Records for this exercise

···

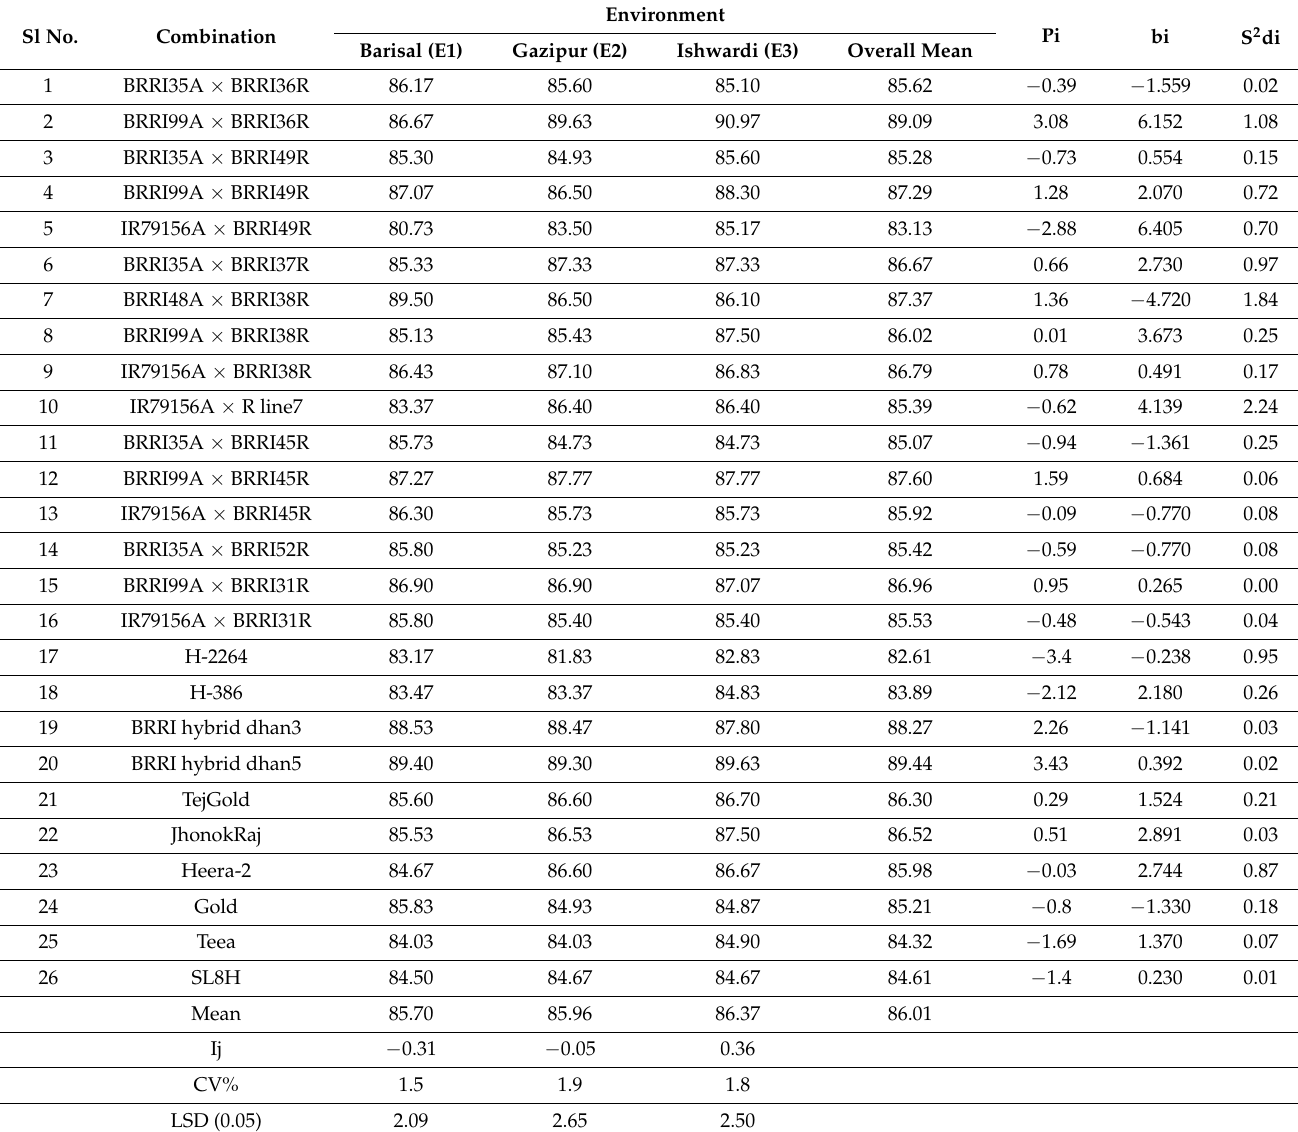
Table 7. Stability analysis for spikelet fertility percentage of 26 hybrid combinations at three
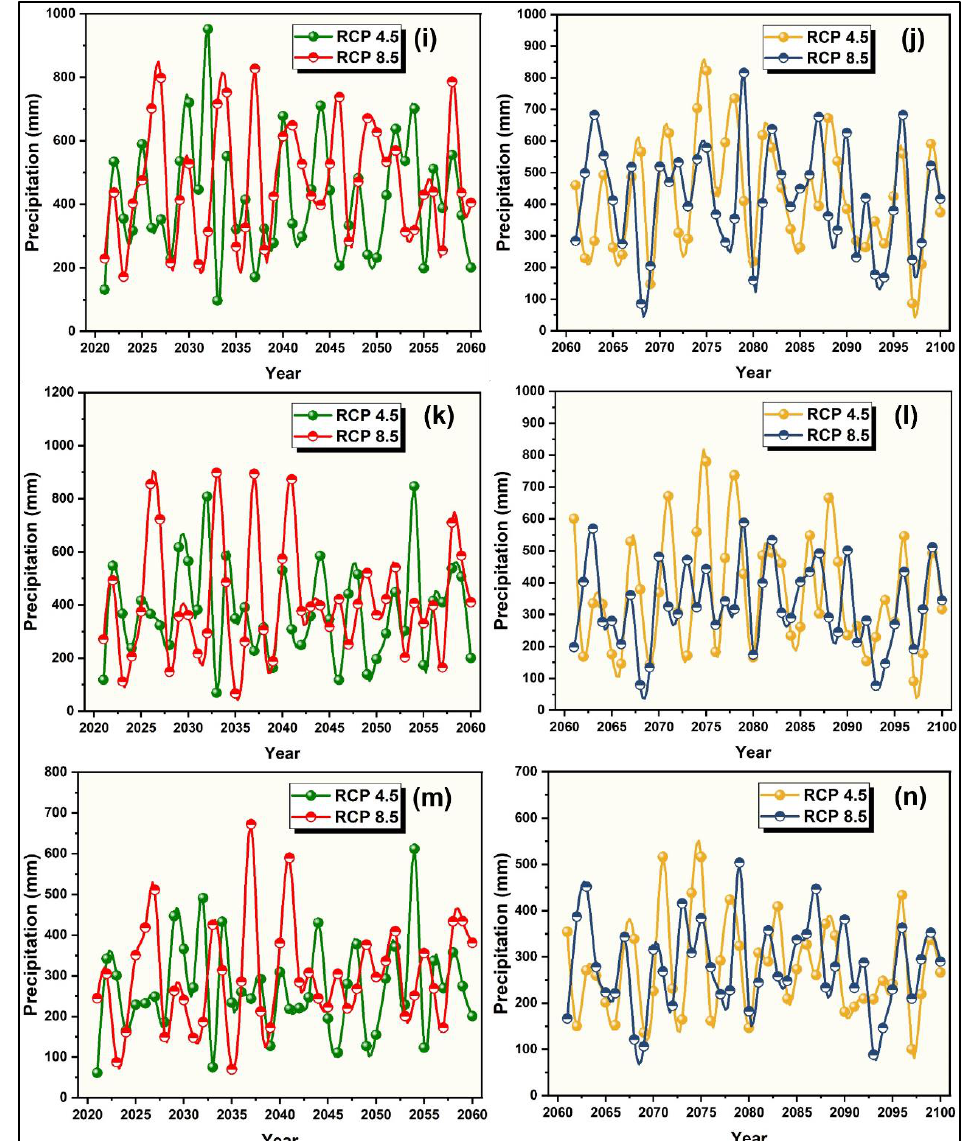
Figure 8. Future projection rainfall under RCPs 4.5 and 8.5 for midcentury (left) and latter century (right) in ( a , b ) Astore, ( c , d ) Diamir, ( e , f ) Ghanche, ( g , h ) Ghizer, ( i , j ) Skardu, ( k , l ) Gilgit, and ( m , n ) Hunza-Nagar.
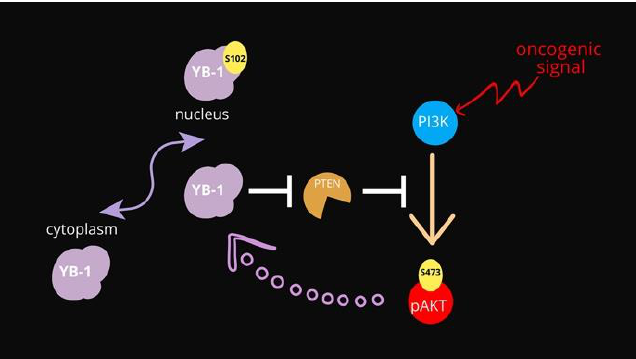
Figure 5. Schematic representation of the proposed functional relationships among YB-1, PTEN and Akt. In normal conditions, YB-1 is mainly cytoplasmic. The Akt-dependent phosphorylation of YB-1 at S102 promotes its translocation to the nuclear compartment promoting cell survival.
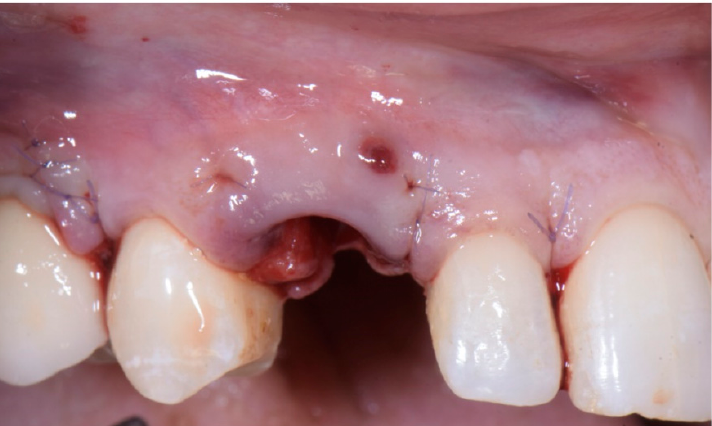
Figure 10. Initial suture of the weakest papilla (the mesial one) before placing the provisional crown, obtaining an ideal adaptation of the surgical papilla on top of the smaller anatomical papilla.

···

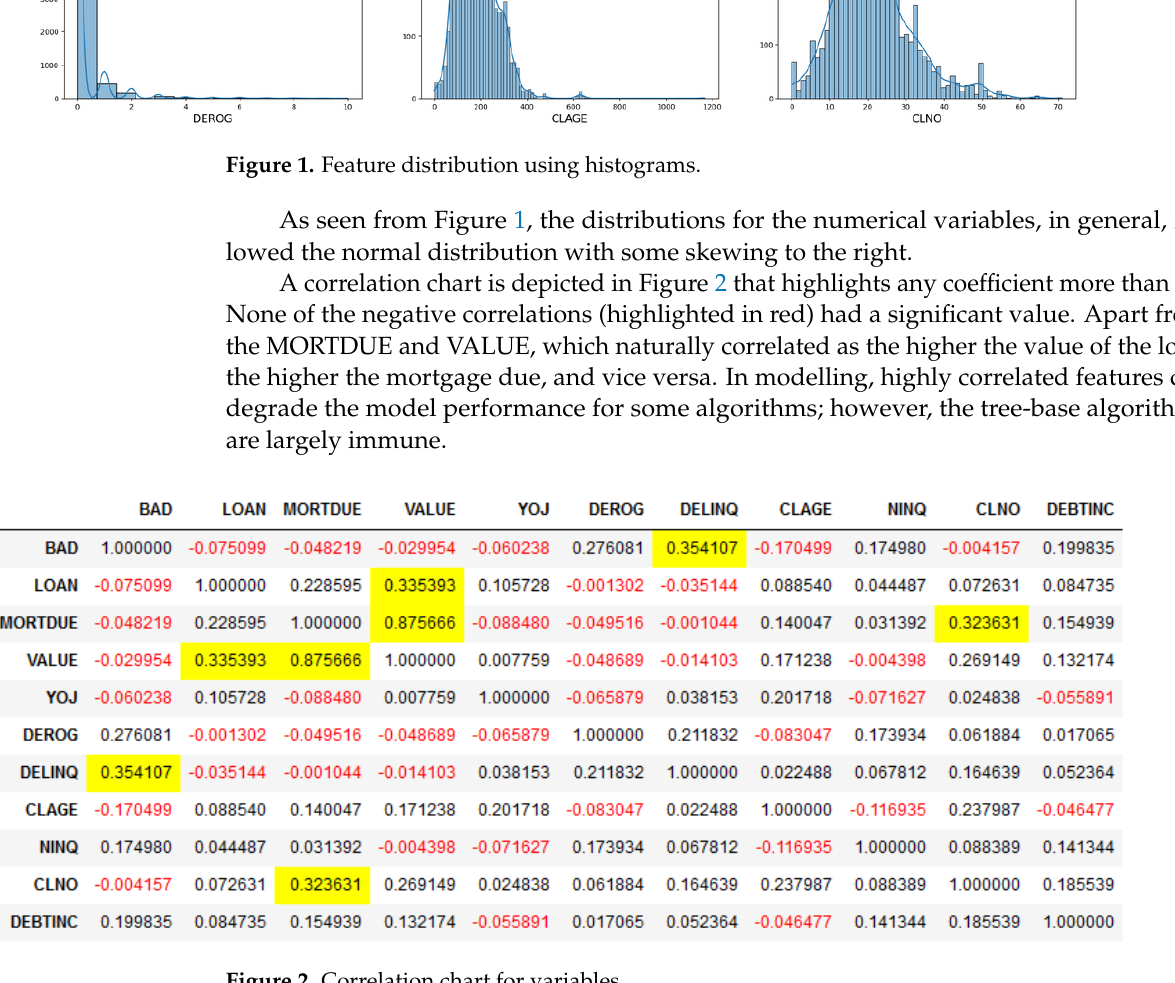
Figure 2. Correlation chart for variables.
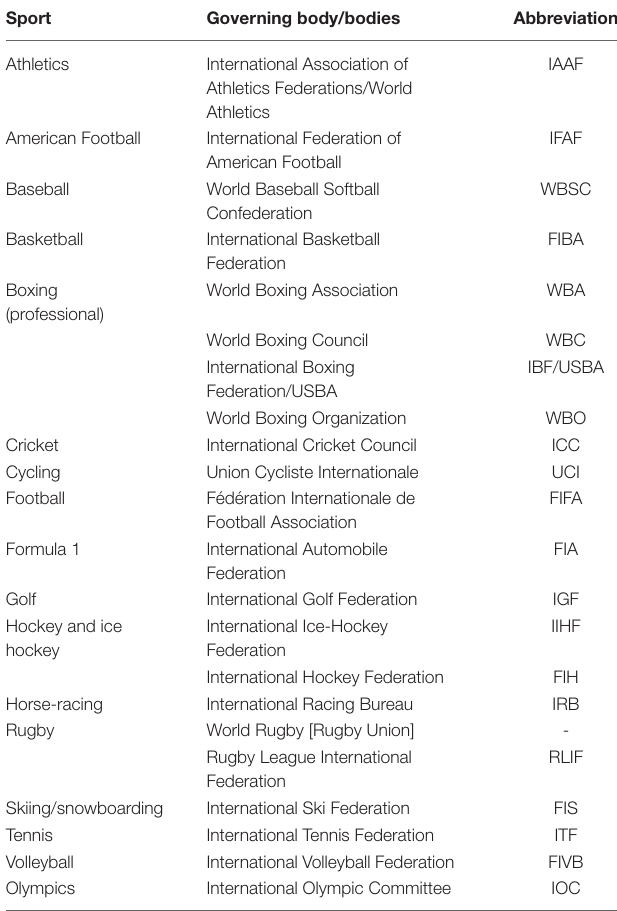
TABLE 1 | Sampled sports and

···

Exercise aim
What is needed is an exact copy of the lines above, from the one holding "Table 7. Stability" down to the one holding "Figure 8. Future", with those two included and the pictures left out.

Solved exercise
Table 7. Stability analysis for spikelet fertility percentage of 26 hybrid combinations at three
Figure 8. Future projection rainfall under RCPs 4.5 and 8.5 for midcentury (left) and latter century (right) in ( a , b ) Astore, ( c , d ) Diamir, ( e , f ) Ghanche, ( g , h ) Ghizer, ( i , j ) Skardu, ( k , l ) Gilgit, and ( m , n ) Hunza-Nagar.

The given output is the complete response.